DATA FOR PROCESSING:
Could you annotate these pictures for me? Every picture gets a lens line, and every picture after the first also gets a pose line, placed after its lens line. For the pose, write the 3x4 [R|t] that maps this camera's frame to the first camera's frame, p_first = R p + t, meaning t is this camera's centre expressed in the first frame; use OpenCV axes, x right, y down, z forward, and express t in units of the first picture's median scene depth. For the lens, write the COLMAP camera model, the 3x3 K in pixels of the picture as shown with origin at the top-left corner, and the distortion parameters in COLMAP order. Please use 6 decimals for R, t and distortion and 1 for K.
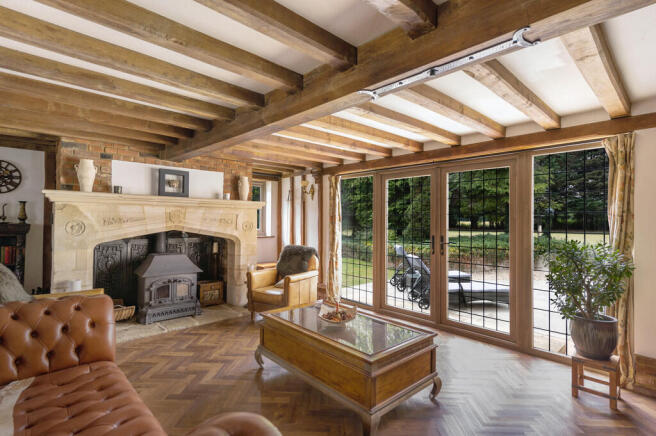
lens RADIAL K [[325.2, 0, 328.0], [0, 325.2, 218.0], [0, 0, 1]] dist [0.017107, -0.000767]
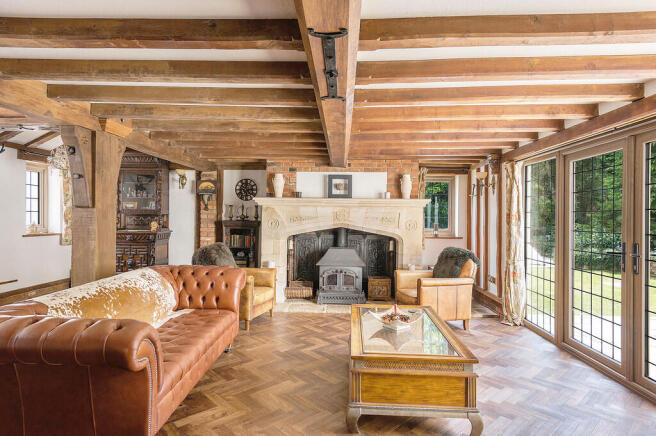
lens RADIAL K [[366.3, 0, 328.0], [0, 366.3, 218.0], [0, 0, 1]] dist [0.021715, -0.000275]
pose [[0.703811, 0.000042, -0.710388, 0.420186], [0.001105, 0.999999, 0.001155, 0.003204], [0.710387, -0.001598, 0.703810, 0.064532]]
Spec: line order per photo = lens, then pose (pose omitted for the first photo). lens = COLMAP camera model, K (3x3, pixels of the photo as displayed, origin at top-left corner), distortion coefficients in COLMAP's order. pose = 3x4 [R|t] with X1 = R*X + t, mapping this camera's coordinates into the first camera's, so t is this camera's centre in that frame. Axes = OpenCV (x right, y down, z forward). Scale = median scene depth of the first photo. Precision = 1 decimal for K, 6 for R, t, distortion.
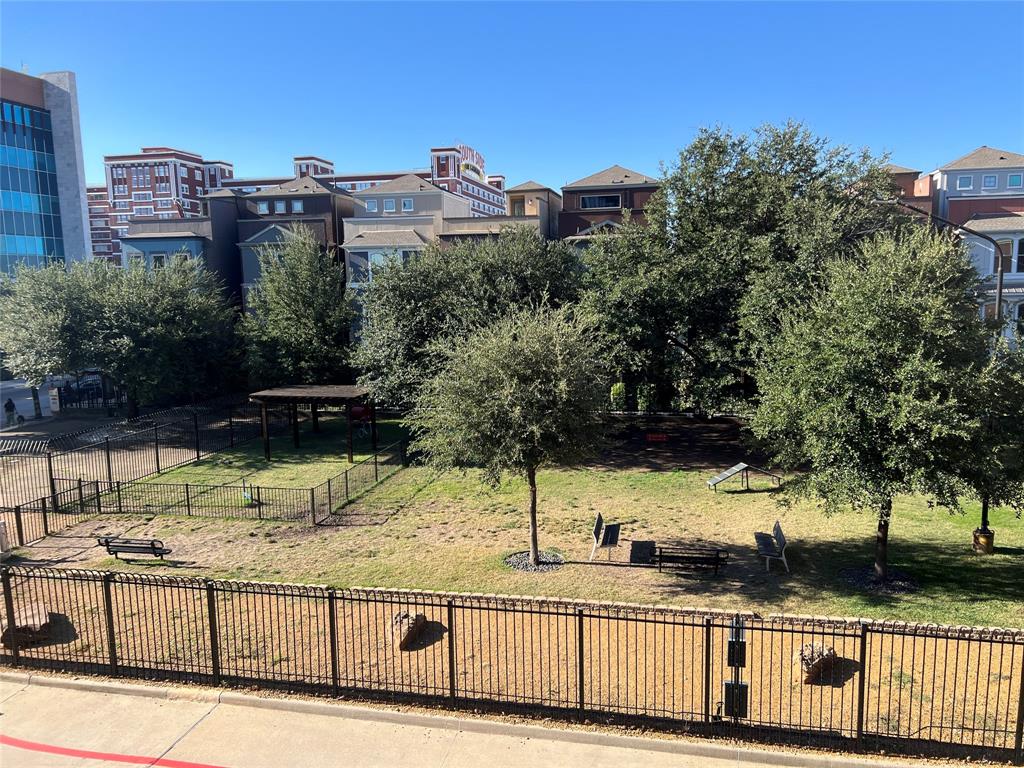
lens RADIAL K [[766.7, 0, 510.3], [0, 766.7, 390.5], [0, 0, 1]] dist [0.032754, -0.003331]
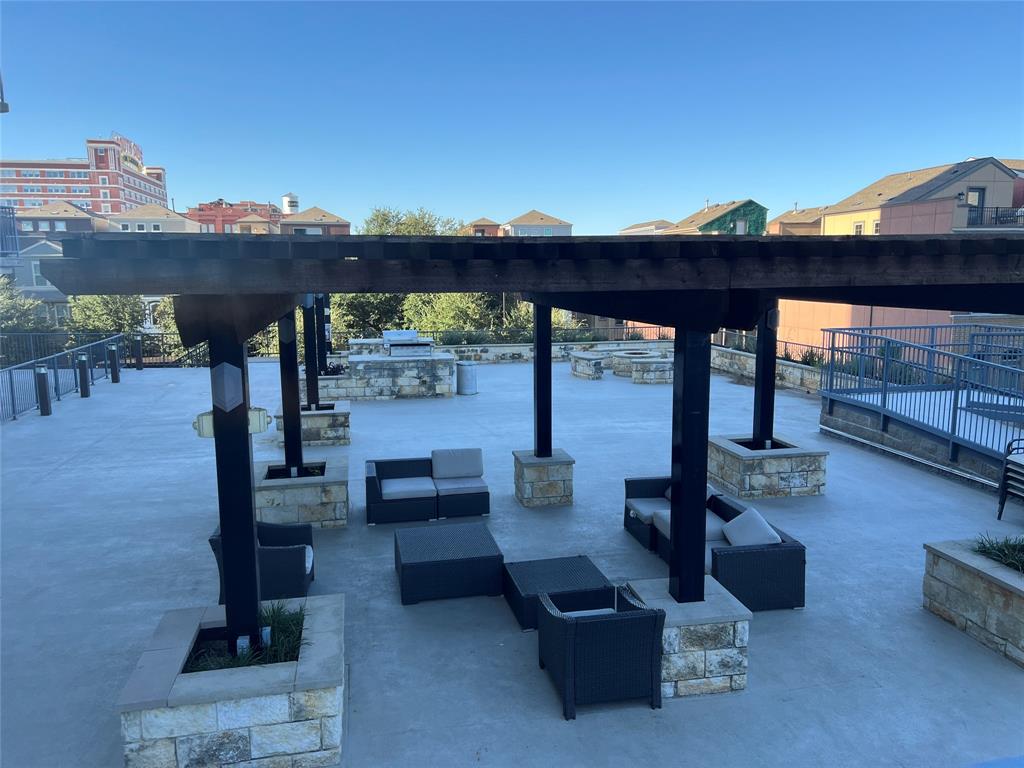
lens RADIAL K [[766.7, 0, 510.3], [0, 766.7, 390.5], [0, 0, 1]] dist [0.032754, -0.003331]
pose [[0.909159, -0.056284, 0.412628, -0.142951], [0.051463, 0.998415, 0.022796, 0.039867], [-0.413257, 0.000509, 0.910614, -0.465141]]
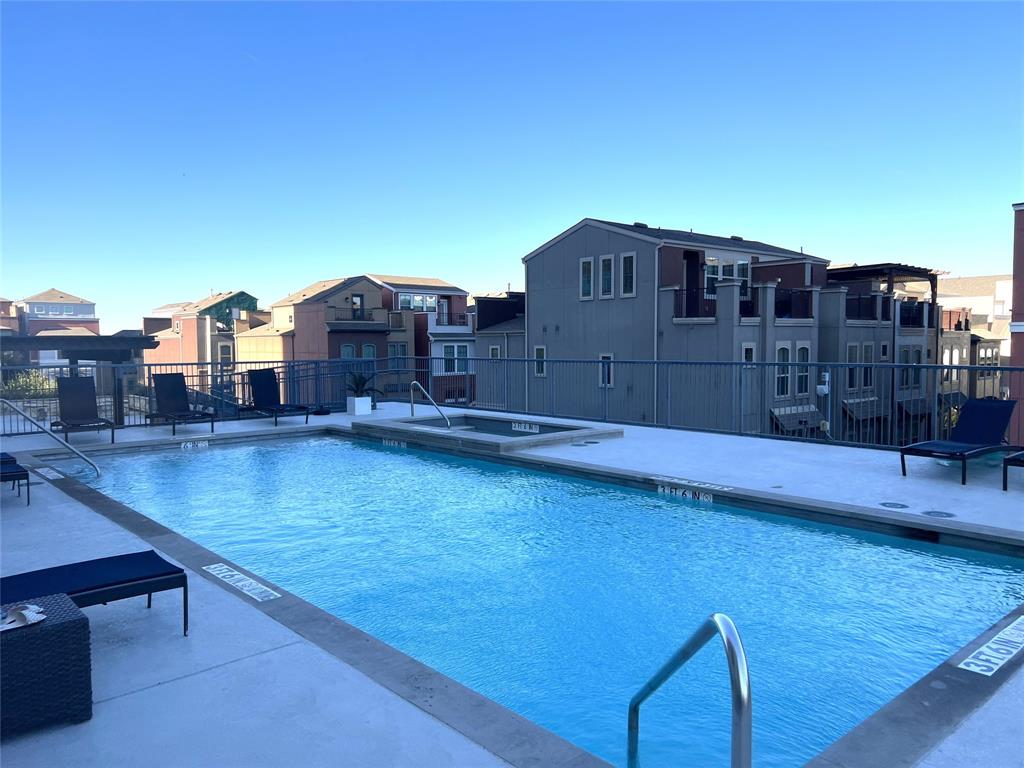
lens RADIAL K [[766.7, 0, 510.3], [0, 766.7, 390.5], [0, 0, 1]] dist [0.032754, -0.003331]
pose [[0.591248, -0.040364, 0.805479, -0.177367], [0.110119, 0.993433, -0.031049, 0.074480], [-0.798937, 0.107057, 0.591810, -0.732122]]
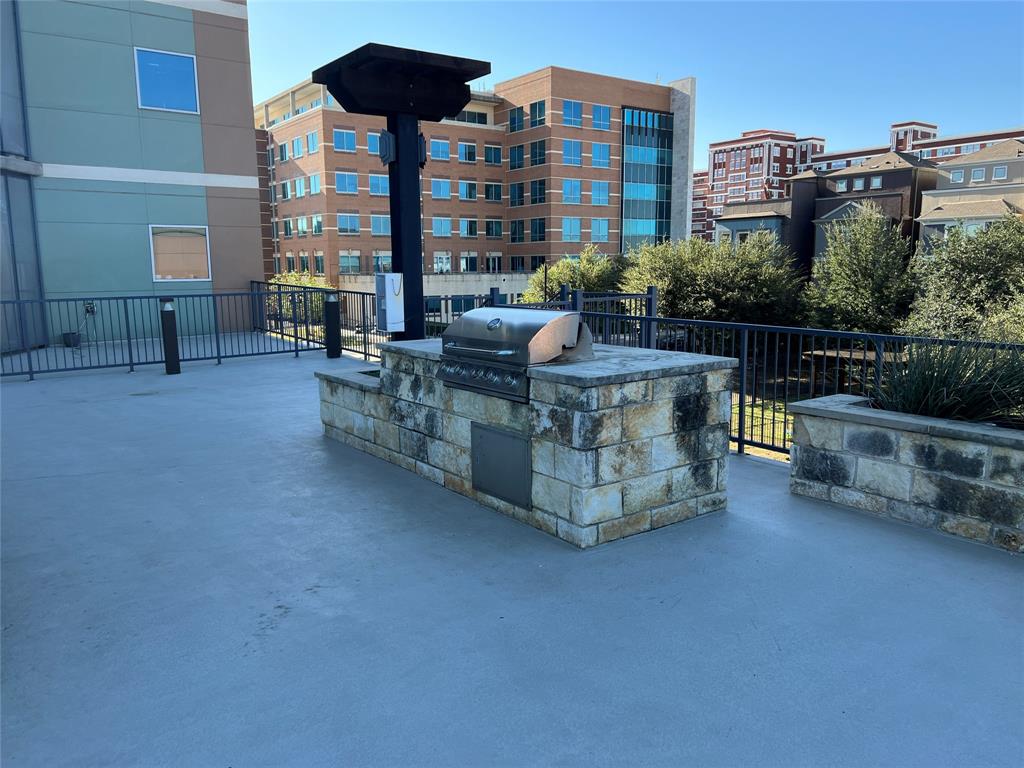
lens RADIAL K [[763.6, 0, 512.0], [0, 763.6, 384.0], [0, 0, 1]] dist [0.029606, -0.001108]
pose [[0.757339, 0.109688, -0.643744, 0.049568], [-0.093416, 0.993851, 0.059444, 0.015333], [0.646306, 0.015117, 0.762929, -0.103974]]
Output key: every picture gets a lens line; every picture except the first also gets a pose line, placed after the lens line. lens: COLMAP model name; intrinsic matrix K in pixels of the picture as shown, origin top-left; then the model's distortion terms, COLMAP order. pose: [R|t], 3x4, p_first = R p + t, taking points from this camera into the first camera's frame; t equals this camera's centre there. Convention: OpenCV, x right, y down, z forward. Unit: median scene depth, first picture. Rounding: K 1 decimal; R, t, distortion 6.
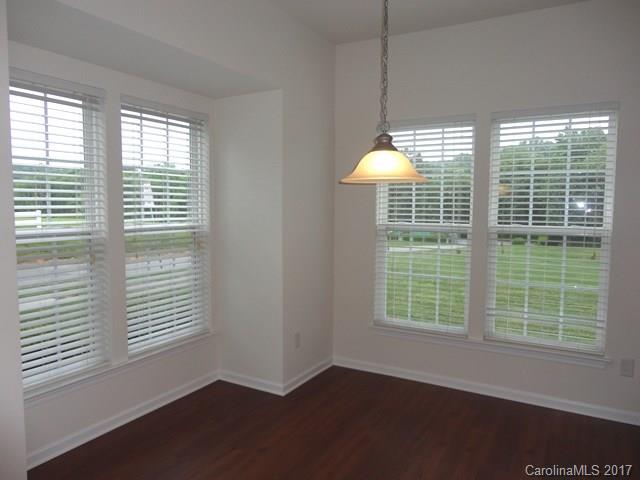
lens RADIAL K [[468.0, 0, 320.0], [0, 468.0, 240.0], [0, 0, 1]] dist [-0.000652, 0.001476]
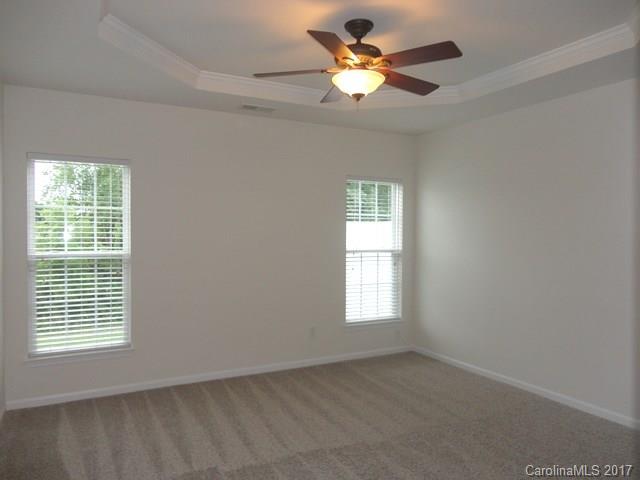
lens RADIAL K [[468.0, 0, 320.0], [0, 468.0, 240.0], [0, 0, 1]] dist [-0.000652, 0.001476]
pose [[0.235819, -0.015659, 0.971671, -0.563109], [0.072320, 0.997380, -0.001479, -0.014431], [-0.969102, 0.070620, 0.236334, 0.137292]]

TASK INSTRUCTIONS: Hand over the entries again, exactly as written and without the pictures.

WRITTEN RESPONSE:
Could you annotate these pictures for me? Every picture gets a lens line, and every picture after the first also gets a pose line, placed after its lens line. For the pose, write the 3x4 [R|t] that maps this camera's frame to the first camera's frame, p_first = R p + t, meaning t is this camera's centre expressed in the first frame; use OpenCV axes, x right, y down, z forward, and express t in units of the first picture's median scene depth. For the lens, write the COLMAP camera model, the 3x3 K in pixels of the picture as shown with origin at the top-left corner, and the distortion parameters in COLMAP order. Please use 6 decimals for R, t and distortion and 1 for K.
lens RADIAL K [[325.2, 0, 328.0], [0, 325.2, 218.0], [0, 0, 1]] dist [0.017107, -0.000767]
lens RADIAL K [[366.3, 0, 328.0], [0, 366.3, 218.0], [0, 0, 1]] dist [0.021715, -0.000275]
pose [[0.703811, 0.000042, -0.710388, 0.420186], [0.001105, 0.999999, 0.001155, 0.003204], [0.710387, -0.001598, 0.703810, 0.064532]]
Spec: line order per photo = lens, then pose (pose omitted for the first photo). lens = COLMAP camera model, K (3x3, pixels of the photo as displayed, origin at top-left corner), distortion coefficients in COLMAP's order. pose = 3x4 [R|t] with X1 = R*X + t, mapping this camera's coordinates into the first camera's, so t is this camera's centre in that frame. Axes = OpenCV (x right, y down, z forward). Scale = median scene depth of the first photo. Precision = 1 decimal for K, 6 for R, t, distortion.
lens RADIAL K [[766.7, 0, 510.3], [0, 766.7, 390.5], [0, 0, 1]] dist [0.032754, -0.003331]
lens RADIAL K [[766.7, 0, 510.3], [0, 766.7, 390.5], [0, 0, 1]] dist [0.032754, -0.003331]
pose [[0.909159, -0.056284, 0.412628, -0.142951], [0.051463, 0.998415, 0.022796, 0.039867], [-0.413257, 0.000509, 0.910614, -0.465141]]
lens RADIAL K [[766.7, 0, 510.3], [0, 766.7, 390.5], [0, 0, 1]] dist [0.032754, -0.003331]
pose [[0.591248, -0.040364, 0.805479, -0.177367], [0.110119, 0.993433, -0.031049, 0.074480], [-0.798937, 0.107057, 0.591810, -0.732122]]
lens RADIAL K [[763.6, 0, 512.0], [0, 763.6, 384.0], [0, 0, 1]] dist [0.029606, -0.001108]
pose [[0.757339, 0.109688, -0.643744, 0.049568], [-0.093416, 0.993851, 0.059444, 0.015333], [0.646306, 0.015117, 0.762929, -0.103974]]
Output key: every picture gets a lens line; every picture except the first also gets a pose line, placed after the lens line. lens: COLMAP model name; intrinsic matrix K in pixels of the picture as shown, origin top-left; then the model's distortion terms, COLMAP order. pose: [R|t], 3x4, p_first = R p + t, taking points from this camera into the first camera's frame; t equals this camera's centre there. Convention: OpenCV, x right, y down, z forward. Unit: median scene depth, first picture. Rounding: K 1 decimal; R, t, distortion 6.
lens RADIAL K [[468.0, 0, 320.0], [0, 468.0, 240.0], [0, 0, 1]] dist [-0.000652, 0.001476]
lens RADIAL K [[468.0, 0, 320.0], [0, 468.0, 240.0], [0, 0, 1]] dist [-0.000652, 0.001476]
pose [[0.235819, -0.015659, 0.971671, -0.563109], [0.072320, 0.997380, -0.001479, -0.014431], [-0.969102, 0.070620, 0.236334, 0.137292]]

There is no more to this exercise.